The other component is that, in contrast to traditional integrated networks like hospitals and specialty groups that rely on more sophisticated technology, the system grows less sophisticated as you move down the line of care providers—some caregivers in community organizations manage their information through things like spreadsheets or manila envelopes.
“We need more connectivity with the digital world at the street level,” says Carroll. “The hidden gems can be lifted out of that unstructured data and structured alongside traditional data.”
Optimization through data
The data analysis component is used part and parcel with more traditional health methods, explains Carroll. But the difference here is that care is targeted with data from individual experiences.
“You might have a health score, but also a social score,” says Carroll. “You might have a combined score. It helps us focus our efforts to stratify and identify the particular social needs unmet for a given patient.”
An example of one of those needs is English as a Second Language (ESL). Does the platform the patient is engaged with support the appropriate languages? If there is a caregiver at home, such as a spouse or an adult child, there might be a language barrier. ESL support becomes part of the street-level contract with the patient to ensure proper delivery of services.
“From our point of view, we want to keep the patient happy and healthy, and empower them to be able to stay at home and be healthy as much as possible,” says Carroll.
Many patient needs go beyond healthcare but are still pivotal to health: employment security, housing, food security, social interaction, and transportation, for example.

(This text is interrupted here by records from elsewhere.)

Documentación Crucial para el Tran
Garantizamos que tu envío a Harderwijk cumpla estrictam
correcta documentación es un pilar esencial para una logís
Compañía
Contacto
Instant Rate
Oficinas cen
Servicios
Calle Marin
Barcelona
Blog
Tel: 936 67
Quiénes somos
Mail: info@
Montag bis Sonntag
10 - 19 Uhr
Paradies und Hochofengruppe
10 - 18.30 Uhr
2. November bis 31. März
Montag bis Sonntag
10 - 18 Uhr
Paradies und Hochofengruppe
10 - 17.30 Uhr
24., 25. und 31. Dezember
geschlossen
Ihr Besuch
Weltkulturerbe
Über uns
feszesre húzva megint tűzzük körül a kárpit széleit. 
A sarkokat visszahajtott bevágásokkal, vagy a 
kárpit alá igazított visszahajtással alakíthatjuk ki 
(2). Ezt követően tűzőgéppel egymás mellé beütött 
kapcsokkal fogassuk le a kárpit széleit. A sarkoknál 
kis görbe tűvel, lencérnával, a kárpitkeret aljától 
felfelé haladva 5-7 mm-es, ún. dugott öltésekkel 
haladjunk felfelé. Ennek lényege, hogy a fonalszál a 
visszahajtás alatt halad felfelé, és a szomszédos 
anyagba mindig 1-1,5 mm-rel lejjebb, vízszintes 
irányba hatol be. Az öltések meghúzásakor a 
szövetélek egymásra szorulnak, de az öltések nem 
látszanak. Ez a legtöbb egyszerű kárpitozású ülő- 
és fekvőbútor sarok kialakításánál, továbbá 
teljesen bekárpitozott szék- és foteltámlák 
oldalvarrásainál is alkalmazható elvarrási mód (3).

The patient needs to be able to interact with the healthcare system and the outside resources the system draws upon, and there may not be readily available coordination with patients for some of these resources.
The impact on providers
With a better understanding of who is providing care in the home, how do we bring that information back into the medical world and the medical record so that practitioners can take action?

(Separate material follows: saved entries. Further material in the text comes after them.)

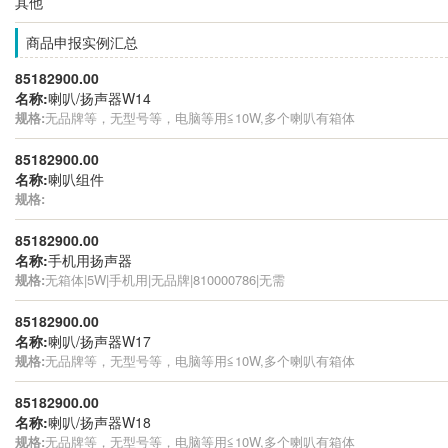
其他
商品申报实例汇总
85182900.00
名称:
喇叭/扬声器W14
规格:
无品牌等，无型号等，电脑等用≦10W,多个喇叭有箱体
85182900.00
名称:
喇叭组件
规格:
85182900.00
名称:
手机用扬声器
规格:
无箱体|5W|手机用|无品牌|810000786|无需
85182900.00
名称:
喇叭/扬声器W17
规格:
无品牌等，无型号等，电脑等用≦10W,多个喇叭有箱体
85182900.00
名称:
喇叭/扬声器W18
规格:
无品牌等，无型号等，电脑等用≦10W,多个喇叭有箱体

Part of the answer, Carroll notes, is collecting the information in a timely fashion. A primary care physician or specialist may not be able to be regularly in the home. More current or real-time status information is an untapped resource for these professionals.

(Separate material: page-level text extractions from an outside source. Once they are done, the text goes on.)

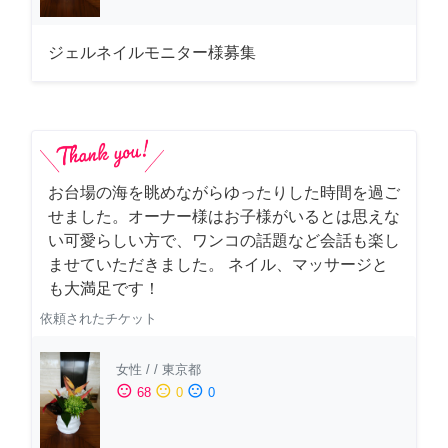
ジェルネイルモニター様募集
お台場の海を眺めながらゆったりした時間を過ご
せました。オーナー様はお子様がいるとは思えな
い可愛らしい方で、ワンコの話題など会話も楽し
ませていただきました。 ネイル、マッサージと
も大満足です！
依頼されたチケット
女性
/
/
東京都
sentiment_satisfied
sentiment_neutral
sentiment_dissatisfied
68
0
0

“How often is someone participating in the continuum of contact with the patient so you can have as much up-to-date information as possible to properly digest?” says Carroll.
This goes beyond human interaction, as well. It’s possible to utilize mobile device integration, remote monitoring, and even the internet of things to provide information on a more real-time basis.
“Part of the approach is to ultimately personalize medicine,” says Carroll. “To empower patients to understand what’s available. But it’s also addressing, from a healthcare equity standpoint, where we can create more opportunity for a diverse population to participate in things like clinical trials. If we’re relying solely on a practitioner seeing the patient or a claim being generated, we’ve got a big blind spot.”
The other question is what technology is needed to make all of this happen. Fortunately, healthcare doesn’t have to reinvent the wheel. There are already examples of this kind of orchestration working in other professional settings, like the supply chain or financial services industries.
This orchestration looks at components that are event driven, have multiple stakeholders, and require a coordination of activity in real time or near real time—components that are common in these other industries that healthcare can benefit from.
“The endgame is to empower patients to be healthy and to empower their caregivers in the process,” says Carroll. “The ‘what’ for us is integrating the patient, the ‘how’ is the digital platform at the edge of the physical and digital worlds, and the ‘why’ is for patient empowerment.”